Yapı tek başına bir birim olmanın aksine, vadiye ve çevresindeki kullanımlara
açık, çevresiyle bütünleşik bir konseptle ele alınmıştır. Tasarımda
Akdeniz in iklimsel verileri öncelikli düşünülmüştür. "Rahatlık Bölgesi"nde
bulunmayan kampüste birimlerin birbirine yakın çözülmesi, yapının diğer
birimlerle de yakın ilişkiler kurmasını sağlamıştır. Master plandaki
kampüs düzeni aynen korunmuş, ODTÜ meydanı vadiye açılan bir aks olarak
yeniden yorumlanmıştır. Kampüse ve civarına hakim bir noktada "yönetim,
bilgi ve teknoloji" üçlüsünün yer alması önemli bir potansiyel
olarak değerlendirilmiş, hem vadiye hem de kampüse açık bir yapılanmaya
gidilmiştir. Yapı meydanın bir parçası olarak yorumlanmış, vadiye açılımda
bir toplantı noktası (node) olarak düşünülmüştür. Yapı estetik,
mimari, townscape (kentsel görünüm değeri), landscape (doğal görünüm değeri),
işlevsel değer, sosyal değerler açısından düşünülüp tasarlanmıştır.

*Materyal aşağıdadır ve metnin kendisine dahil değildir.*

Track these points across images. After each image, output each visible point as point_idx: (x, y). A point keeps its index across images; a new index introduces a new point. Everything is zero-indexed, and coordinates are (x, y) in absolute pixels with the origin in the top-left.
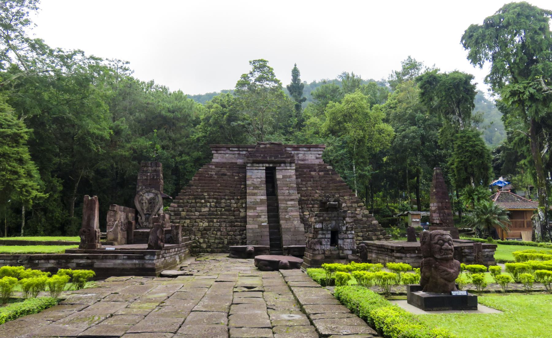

Tüm kampüs ve kent için yatayda bir simgesellik aranmıştır.
Makro ölçekten mikro ölçeğe geçişte kentsel bir araya gelme biçimleri
(art of relationships) tasarımın temelini oluşturmuştur. Yapı hem gizliliği
hem de şeffaflığı bir arada bulundurarak gerçek bir zıtlık (contrast) oluşturmaktadır
(mekansal gizlilik, yönetimsel şeffaflık). Kampüsün tüm birimlerini
toplayan meydandan gelen kesintisiz aks "sürekliliği" (continiuity)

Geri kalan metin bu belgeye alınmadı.